A recent post by Sir Jeremy Heywood, the Cabinet Secretary and head of the Civil Service painted a very upbeat picture of the work being done by the newly-created Department for Exiting the EU but he didn’t go into any detail about exit strategy. This department has far more staff available than the Bruges Group so it is rather worrying that we still know so little.
As our Chairman, Edward Spalton, has pointed out, when we joined the EEC in 1973, businesses were being briefed over a year in advance about the forthcoming changes. Recently, a number of businessmen who met with government ministers, including the Brexit secretary David Davis, were very concerned about the lack of detail they had been given. Similar reservations have come from groups ranging from the chemical manufacturers and the Federation of Small Business – the latter including a number of long-standing Brexit supporters.
Mr Davis unquestionably feels very confident about the UK’s prospects outside the EU. In the long term he could well be right. To be free of control by Brussels and able to manage our own affairs will be an inestimable benefit – but only if we are able to chart a sensible course through the choppy waters of what are shaping up to be far more complex negotiations than many Brexiteers ever imagined.
The stakes could not be higher for Mrs May and the Conservative Party. There will be no backing out of Brexit. Even though only a minority of MPs campaigned for leave, the majority of her party’s activists are staunch leavers and would not countenance any sort of betrayal. The unexpectedly strong showing by Labour in last month’s General Election only adds to the pressure. Any failure to deliver a competent Brexit as good as guarantees Mr Corbyn the keys to No. 10 in 2022 – or perhaps earlier.
Leaving the EU is the biggest challenge Mrs May and her team will face. We do not know what is going on behind the scenes but the government needs to have sufficient known policies in view to reassure the public, to avoid disrupting economic expectations and to deny traction to the campaign to rejoin the EU. Advice to all industries concerning the effects of government plans needs to be given in plenty of time for them to adjust.

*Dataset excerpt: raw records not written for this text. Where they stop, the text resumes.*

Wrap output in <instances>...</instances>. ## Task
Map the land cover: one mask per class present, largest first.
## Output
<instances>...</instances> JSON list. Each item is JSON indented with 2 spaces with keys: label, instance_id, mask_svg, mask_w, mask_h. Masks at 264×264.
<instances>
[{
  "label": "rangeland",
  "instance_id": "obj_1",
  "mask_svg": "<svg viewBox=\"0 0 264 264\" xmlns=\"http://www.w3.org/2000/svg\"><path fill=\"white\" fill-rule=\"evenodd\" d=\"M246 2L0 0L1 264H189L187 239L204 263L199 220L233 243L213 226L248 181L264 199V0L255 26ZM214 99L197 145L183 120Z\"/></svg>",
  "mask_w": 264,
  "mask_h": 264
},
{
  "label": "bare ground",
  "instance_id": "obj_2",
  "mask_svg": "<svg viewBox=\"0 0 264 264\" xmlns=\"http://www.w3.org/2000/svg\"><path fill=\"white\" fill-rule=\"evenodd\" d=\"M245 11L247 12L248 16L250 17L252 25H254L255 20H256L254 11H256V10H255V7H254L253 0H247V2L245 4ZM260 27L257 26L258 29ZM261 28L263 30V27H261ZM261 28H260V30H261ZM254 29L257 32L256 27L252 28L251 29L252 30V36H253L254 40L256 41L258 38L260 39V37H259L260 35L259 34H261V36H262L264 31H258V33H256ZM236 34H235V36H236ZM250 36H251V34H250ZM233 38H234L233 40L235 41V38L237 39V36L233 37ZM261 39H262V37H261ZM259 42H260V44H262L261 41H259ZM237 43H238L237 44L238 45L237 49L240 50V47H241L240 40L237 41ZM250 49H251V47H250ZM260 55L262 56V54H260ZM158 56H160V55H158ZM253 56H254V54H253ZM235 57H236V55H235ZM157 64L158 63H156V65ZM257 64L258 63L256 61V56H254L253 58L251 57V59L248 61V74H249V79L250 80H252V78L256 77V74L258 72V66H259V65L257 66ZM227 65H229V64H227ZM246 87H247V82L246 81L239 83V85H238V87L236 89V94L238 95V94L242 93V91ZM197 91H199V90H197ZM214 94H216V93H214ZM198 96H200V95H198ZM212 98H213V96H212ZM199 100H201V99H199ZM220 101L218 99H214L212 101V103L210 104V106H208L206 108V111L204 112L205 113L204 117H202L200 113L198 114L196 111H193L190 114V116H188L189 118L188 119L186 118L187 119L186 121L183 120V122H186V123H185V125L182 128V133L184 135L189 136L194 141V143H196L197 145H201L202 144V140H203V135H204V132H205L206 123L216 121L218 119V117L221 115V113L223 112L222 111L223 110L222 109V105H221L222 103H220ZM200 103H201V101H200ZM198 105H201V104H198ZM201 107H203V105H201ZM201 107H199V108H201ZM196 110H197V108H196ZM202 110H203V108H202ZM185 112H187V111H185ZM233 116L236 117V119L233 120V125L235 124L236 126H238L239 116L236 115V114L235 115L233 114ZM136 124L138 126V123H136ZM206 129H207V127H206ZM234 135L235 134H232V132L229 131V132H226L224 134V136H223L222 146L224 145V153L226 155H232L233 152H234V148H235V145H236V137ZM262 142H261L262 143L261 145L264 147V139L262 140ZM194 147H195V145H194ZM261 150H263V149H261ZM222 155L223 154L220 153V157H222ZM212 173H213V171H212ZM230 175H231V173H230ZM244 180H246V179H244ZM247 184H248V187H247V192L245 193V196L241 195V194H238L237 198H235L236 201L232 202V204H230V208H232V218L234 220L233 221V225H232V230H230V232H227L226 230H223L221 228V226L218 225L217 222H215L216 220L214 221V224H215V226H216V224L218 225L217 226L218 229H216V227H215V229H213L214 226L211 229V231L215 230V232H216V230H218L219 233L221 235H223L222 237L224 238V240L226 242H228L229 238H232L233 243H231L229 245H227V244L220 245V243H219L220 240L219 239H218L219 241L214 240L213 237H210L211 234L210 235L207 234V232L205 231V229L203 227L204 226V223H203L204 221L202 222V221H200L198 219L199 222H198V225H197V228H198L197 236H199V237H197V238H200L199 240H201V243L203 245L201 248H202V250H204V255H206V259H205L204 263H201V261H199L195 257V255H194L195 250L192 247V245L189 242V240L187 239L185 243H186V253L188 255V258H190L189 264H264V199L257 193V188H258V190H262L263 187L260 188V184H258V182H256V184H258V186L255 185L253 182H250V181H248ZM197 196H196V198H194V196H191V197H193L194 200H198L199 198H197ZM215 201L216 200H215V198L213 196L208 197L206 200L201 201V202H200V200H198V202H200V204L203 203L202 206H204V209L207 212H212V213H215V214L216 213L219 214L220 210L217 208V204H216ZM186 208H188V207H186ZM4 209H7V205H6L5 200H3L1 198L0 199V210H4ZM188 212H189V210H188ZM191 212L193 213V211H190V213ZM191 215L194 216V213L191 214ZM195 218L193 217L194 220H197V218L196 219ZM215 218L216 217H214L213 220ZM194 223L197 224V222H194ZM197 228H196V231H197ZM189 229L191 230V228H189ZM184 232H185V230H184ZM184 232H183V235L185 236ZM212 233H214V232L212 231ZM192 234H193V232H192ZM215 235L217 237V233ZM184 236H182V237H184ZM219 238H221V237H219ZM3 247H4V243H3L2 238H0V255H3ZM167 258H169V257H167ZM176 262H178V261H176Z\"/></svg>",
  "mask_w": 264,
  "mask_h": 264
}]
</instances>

To put it another way, our EU membership has been like a malignant, cancerous tumour. Untreated, it would have led to certain death. That’s why we were right to vote to leave. However, the complex task of cutting it out should be done by a team of top surgeons who not only know what they are doing but can communicate their knowledge and confidence to the people. At the moment, even though there seems to be a growing agreement that some sort of transitional deal is necessary, no details at all have emerged.
Membership of the Single Market, even as an interim arrangement, has been ruled out and significantly, it was the Chancellor Philip Hammond, one of the “doves” in government, who stated this explicitly on the Andrew Marr show last Sunday. So what will it include? Catherine McGuinness, the de facto leader of the City of London’s municipal body, says Britain and the EU must agree the outlines of any transition before the end of the year or as many as 15,000 banking jobs could leave London.
The sense of lack of concentration was not helped by a picture of Michel Barnier and his EU team turning up for the second round of Brexit talks with great thick folders of notes while David Davis and his associates had none.
So will some positive signal emerge to calm worried businesses – and indeed, worried Brexit supporters? If so, the sooner the better, as the opponents of Brexit are gleefully cashing in on the lack of direction, communicated by default. Most people just want to see Brexit done and dusted with reasonable assurance of that steadily performing economy on which all our livelihoods depend.